■ Passage to read
>>>>>

Over the course of my career I have worked with hundreds and hundreds of children who fall somewhere on the Autism Spectrum, way too many to count. These children are amazing to watch as they tackle the everyday normal obstacles of childhood in addition to all the extra stresses Autism brings. Not only do they inspire me with their strength and determination alone, but working side by side with their mothers I often find myself blown away. Before I go any further, let’s get a few facts straight about Autism.
- As defined on the Centers for Disease Control (CDC) website, “Autism Spectrum Disorders (ASDs) are a group of developmental disabilities that can cause social, communication, and behavioral challenges. People with ASDs handle information in their brain differently than other people.”
- The CDC reports the prevalence to remain steadily on the rise, current numbers citing 1 in 88 diagnosed with an Autism Spectrum Disorder.
- While there are risk factors that have been identified, an actual “cause” of Autism remains a mystery.
- Autism does not discriminate; children of all races, gender, and socioeconomic groups are affected.
- Autism is more common in boys than girls; 5:1 odds being reported by the CDC.
- There is a huge range of severity on the Autism Spectrum, from very mild to moderate to very severe.
- Research shows us that with the appropriate treatments and therapies, children can make significant progress. Early intervention is KEY.
It’s no secret the families who are affected have their challenges. I have learned so much from working with them over the years. I had the opportunity to meet with a few moms of children who have Autism recently and we talked about some of these daily challenges life brings them. As I listened, I couldn’t help but notice there were some common topics that came up time and time again. Based on those conversations as well as conversations I have had when working with other moms, I decided to make a list to share some of these unique challenges they have told me about, that they wished others knew too. I feel it is something so small that I can do to help bring awareness to this puzzling disorder and also to the moms out there who breathe, eat, and sleep Autism day in and day out. So, here goes….
What Moms of Children Who Have Autism May or May Not Tell You:
1. They don’t always have time for a social life. We all know how busy it is keeping up with our childrens’ schedules week after week; now throw into the mix speech therapy, occupational therapy, social skills groups, and increased doctors visits. Enough said. Be patient with their friendship and don’t give up if you’re having a hard time connecting.
2. Be careful of who you judge when out in public. Or better yet, just don’t. If you are out and about and see a much older child clinging to a lovey or sucking on a paci, think twice. Children who have Autism look like any other child (no physical distinctions), and it is not uncommon for these moms to get looks from others when their older child with Autism needs to self-soothe out in public. I had one mom report to me someone actually came up to her and asked, “Isn’t your son too old for that blankie?” No lie.

<<<<<

■ Exercise data
>>>>>

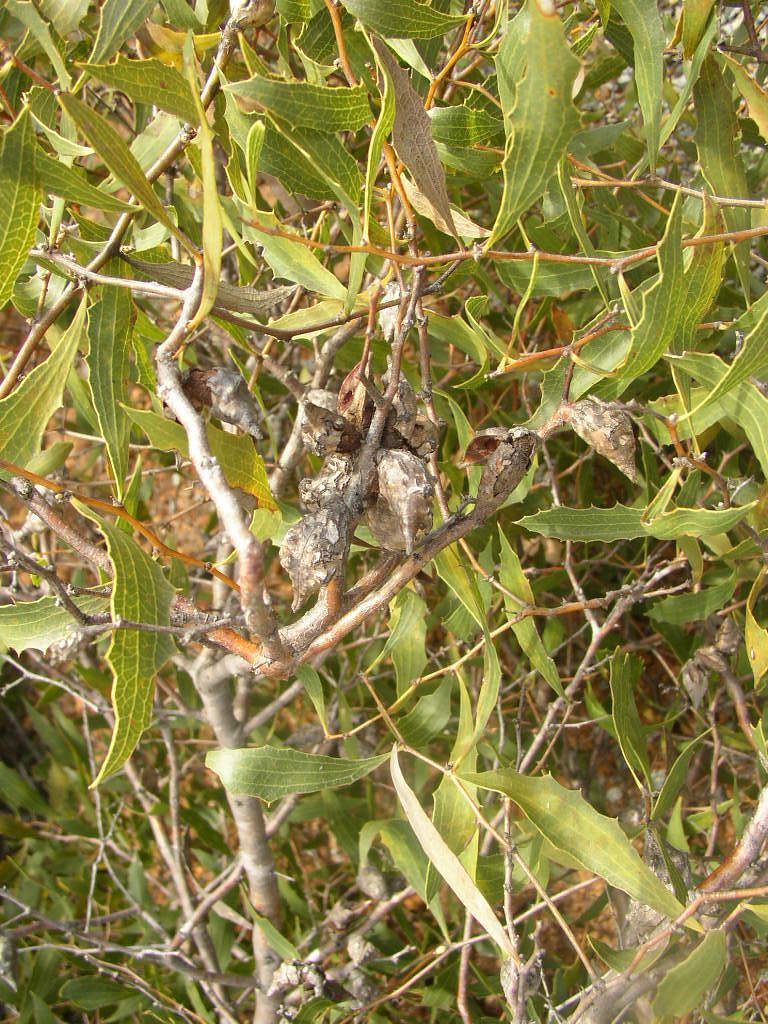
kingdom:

<<<<<

■ Exercise goal
According to the article on autism, how many people does the CDC currently cite as diagnosed with an Autism Spectrum Disorder?

■ Task output
1 in 88.